Doverosissima nozione d’apertura: il Martini Cocktail non ha nulla a che vedere con l’omonima azienda torinese di liquoristica. O quanto meno, non necessariamente: la ricetta di questo cocktail così famoso e maledetto è talmente umorale, eterea e personale che non esiste un vero e proprio dosaggio codificato.

Canonicamente si compone di gin e vermouth secco (di cui Martini&Rossi è produttrice), in rapporti che variano a seconda dello stato d’animo, del gusto, dei desideri: l’immancabile Hemingway beveva il cosiddetto Montgomery Martini (quindici parti di gin, una di vermouth, come il rapporto di superiorità che il generale inglese Bernard Law Montgomery cercava di ottenere sul campo di battaglia tra i suoi uomini e i nemici), Winston Churchill al vermouth faceva solo un inchino, senza impiegarlo (sì, gin liscio). Una sola certezza: il Martini Cocktail dev’essere freddissimo.

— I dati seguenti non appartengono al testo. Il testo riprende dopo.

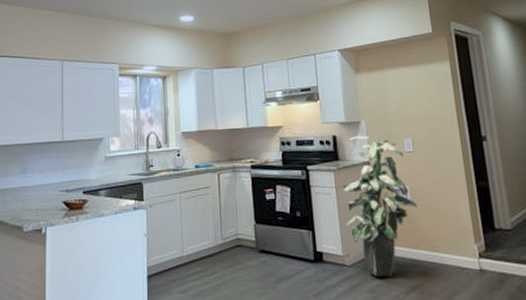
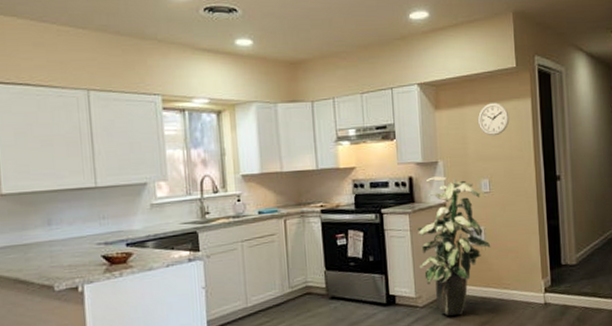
wall clock: none [398,65,429,97] -> present [478,102,510,136]

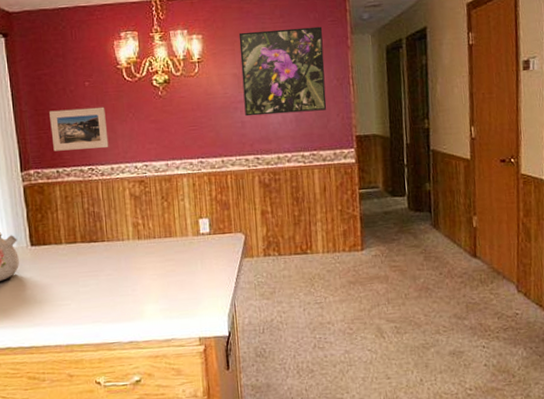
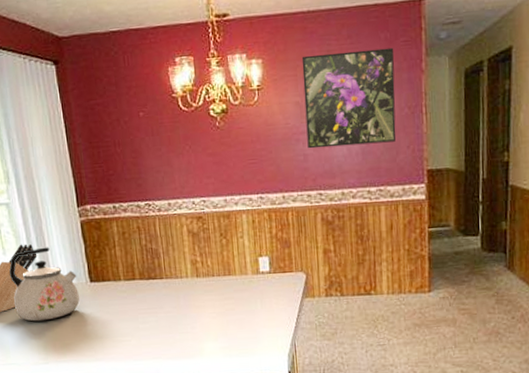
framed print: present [49,107,109,151] -> none [104,139,166,186]

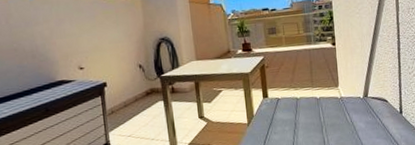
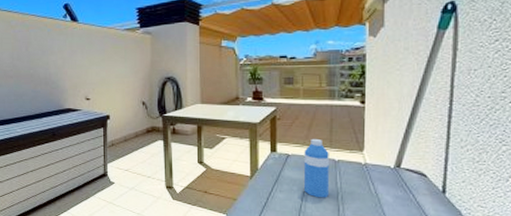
water bottle: none [291,80,315,134] -> present [303,138,329,198]

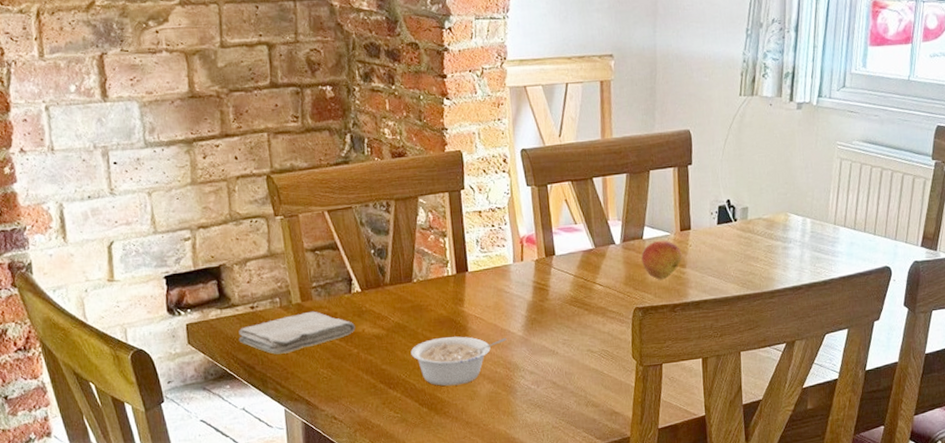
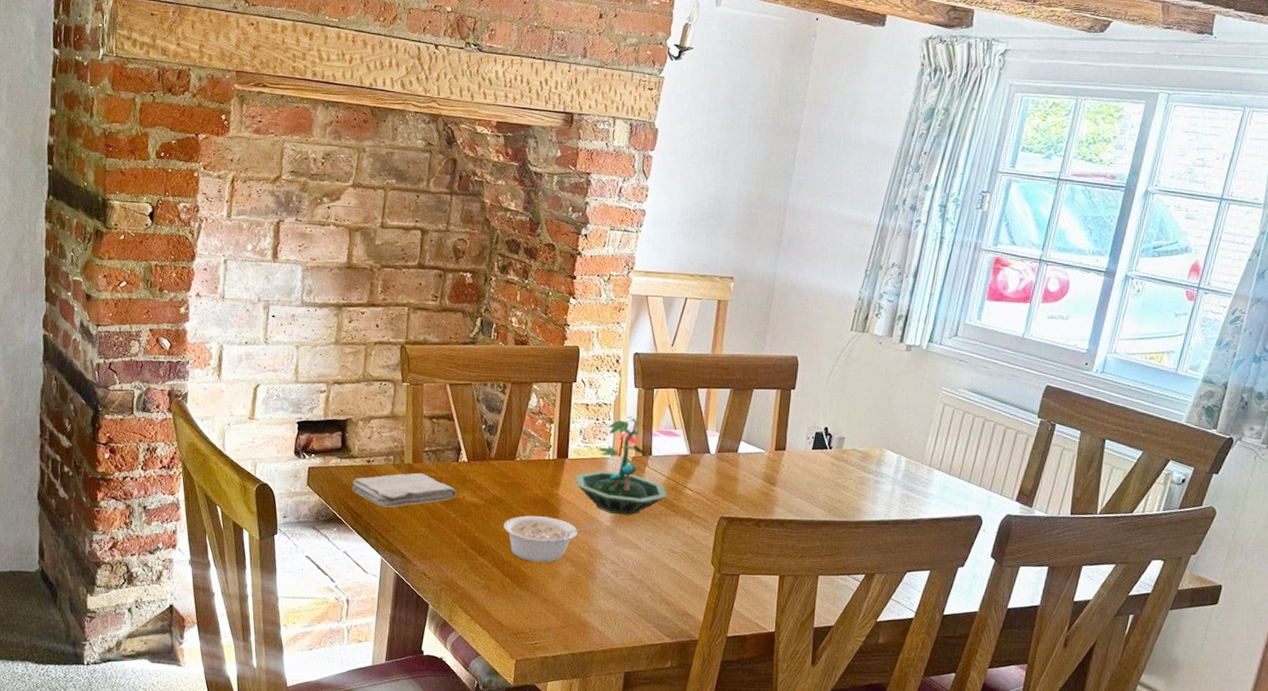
terrarium: none [479,217,578,322] -> present [575,416,667,516]
fruit: present [641,240,682,280] -> none [733,456,774,494]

Vario anche nelle decorazioni, che a volte cambiano l’essenza del cocktail fino a modificarne il nome: una scorza di limone con relativi olii essenziali espressi, oppure un’oliva, che se porta con sé la propria salamoia lo trasforma in Dirty Martini. Stupenda la variante con una cipollina in agrodolce (il cosiddetto Gibson).

Il Martini Cocktail

Il Martini Cocktail evolve da ricette precedenti (siamo a cavallo tra Ottocento e Novecento), che recitavano ingredienti come vermouth dolce, maraschino, assenzio: i vari Martinez, Turf, Tuxedo, tutt’oggi osannati dai bartender contemporanei, sono chicche classiche da assaggiare almeno una volta nella vita, non solo perché oggettivamente deliziose, ma anche perché testimoni di gusti e usi d’altri secoli, rispolverati in anni recenti.

Occhio però a non lasciarsi ingannare dal nome: il Martini Cocktail porta in dote l’ormai inconfondibile coppetta, che soprattutto tra anni Ottanta e Novanta fu sufficiente a chiamare martini qualsiasi miscela venisse servita nello stesso bicchiere. L’Espresso Martini, leggendaria ideazione dell’altrettanto leggendario (e compianto) Dick Bradsell, del Martini originale non ha nulla se non appunto la coppetta: vodka, caffè espresso e liquore al caffè, per l’effetto wake up and fuc* up che secondo gli aneddoti una modella londinese avrebbe chiesto al bartender. Il Pornstar Martini, mattatore dell’ultimo decennio, si compone anche di frutto della passione e uno shot di Champagne a parte.

Per i cinefili, ma in realtà per tutti: anche quello preferito da James Bond è in realtà un Martini ibrido. Vodka, gin e il famigerato kina lillet (oggi non più prodotto, al suo posto si utilizza il Lillet Blanc) danno vita al Vesper Martini, dedicato alla musa maledetta di 007. Una creazione autonoma dello scrittore Ian Fleming, ma entrata a tal punto nell’immaginario collettivo (e nelle bottigliere del mondo) da essere poi registrata nella lista IBA, la Bibbia della miscelazione globale firmata dalla International Bartenders Association. Va da sé, agitato, non mescolato.